Entretiens avec des mathématiciens

Jacques Nimier
jeudi 14 février 2008
par  Webmaster IREM

Découvrez la relation de quelques chercheurs aux mathématiques, et notamment la part de l’inconscient dans leur travail créateur.

Brochure parue en 1989, 164 pages, prix public : 9,18 €.

Cette présentation de la brochure est reprise de la fiche Publimath

Une grille expose au départ différentes phases d’une oeuvre créatrice.

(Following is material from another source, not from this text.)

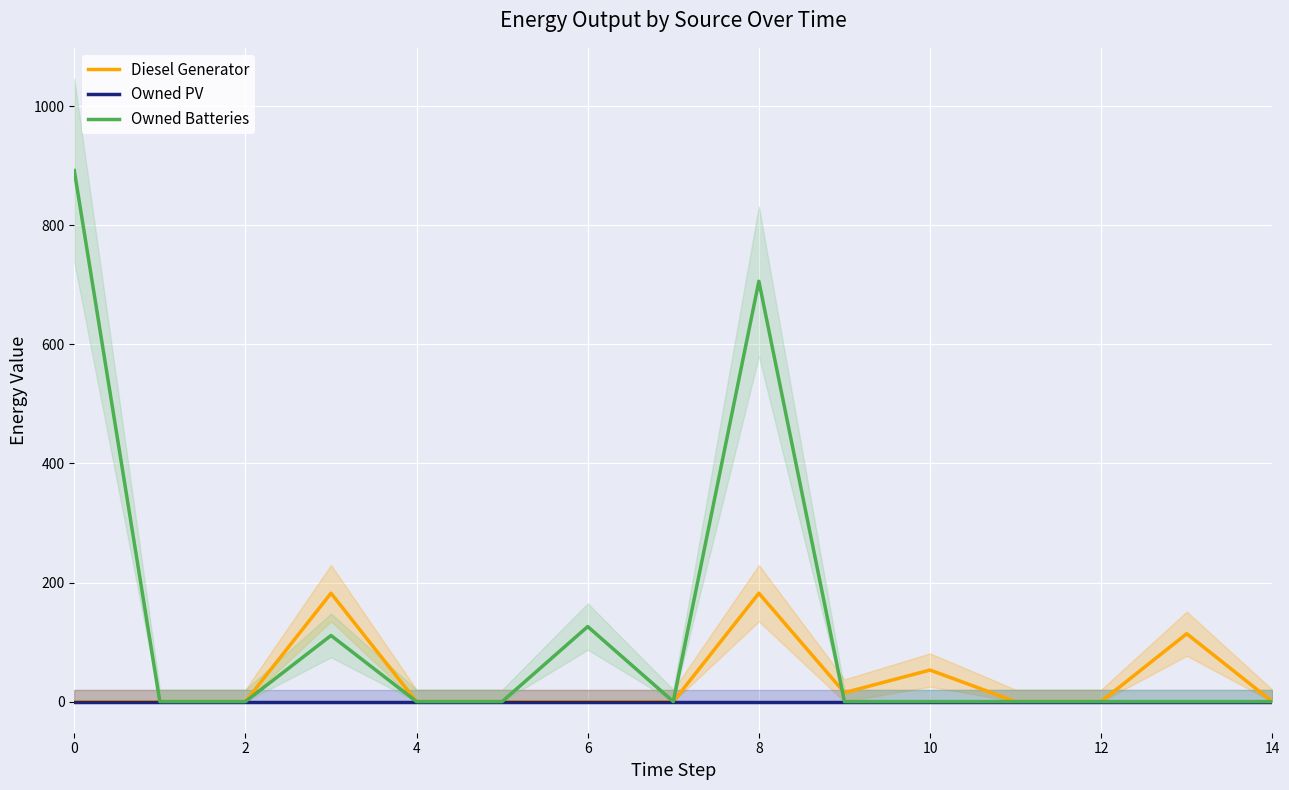

How many series are shown in this chart?

3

Les chercheurs présentent les mathématiques comme ensemble de règles, ensemble d’objets, construction équilibrée, puissance de l’esprit, vérité universelle, refuge, combat,... et veulent obtenir organisation, simplicité, unité, cohérence,... ; tout en relativisant parfois l’importance des aspects : démonstration, rédaction, logique déductive, au profit de l’imagination, des associations d’idées, d’objets ou de concepts.

Quelques citations

  • André Lichnérowicz : l’art le plus abstrait, une école de probité intellectuelle, un témoignage du mode de fonctionnement de notre esprit ; rêver est une activité fondamentale en mathématique ;
  • Claude Berge : un ensemble d’objets : plutôt que de les présenter oralement, il préfère les approcher avec un papier et un crayon puis en polir (la forme) avant de la présenter au public ; il y a plaisir esthétique dans des raccourcis des raisonnements logiques.
  • André Joyal : une activité humaine comme les autres, ce n’est pas une question de talent par exemple, c’est une question de motivation, c’est une question émotionnelle ; la créativité vient du plaisir trouvé dans l’activité ; derrière (un problème compliqué) il y a quelque chose de très simple ;
  • Nicolas Kuiper : comprendre de la façon la plus efficace, la plus merveilleuse, des théorèmes (...) enveloppés dans un ensemble de notions qui les rendent évidents ; son travail en recherche est une sorte de guerre ;
  • Bernard Malgrange : en plus d’un travail, une distraction, un refuge, un jeu comme les échecs, où on a toutes les données en main : la solution dépend du temps qu’on y passe, de l’effort, de l’imagination puis de la chance ; les choses se mettent à vivre quand on commence à trouver.
  • Charles Pisot : elles procèdent de deux choses : 1. l’expérience, la physique, la chimie, 2. la théorie des nombres ; il faut se détacher de la réalité par le raisonnement, même si la réalité suscite des choses ; elles enseignent l’humilité, l’existence d’une règle est essentielle au mathématicien ; en recherche on travaille à autre chose, et brusquement un déclic, on sent qu’on a réellement fait un pas nouveau.
  • Jacques Riguet : elles sont libératrices ; l’univers des mathématiques est un palais structuré ; et, en recherche c’est plutôt une forêt vierge à explorer ; un problème on le résout ou pas, d’un seul coup tout se dénoue mais souvent ce qu’on trouve en cherchant une solution à un problème est plus intéressant et fructueux que cette solution.
  • René Thom : langage théorique universel, elles ne devraient pas seulement être utilisées comme instrument, elles peuvent servir de guide théoriquement dans un grand nombre de disciplines ; la réalité est mathématique ; il apprécie les problèmes de géométrie car ils sont énigmatiques et souligne l’importance de connaître ce qui motive un problème pour avoir envie de l’étudier.

Note : Cette brochure est l’objet d’une recension dans le Bulletin de l’APMEP n° 370.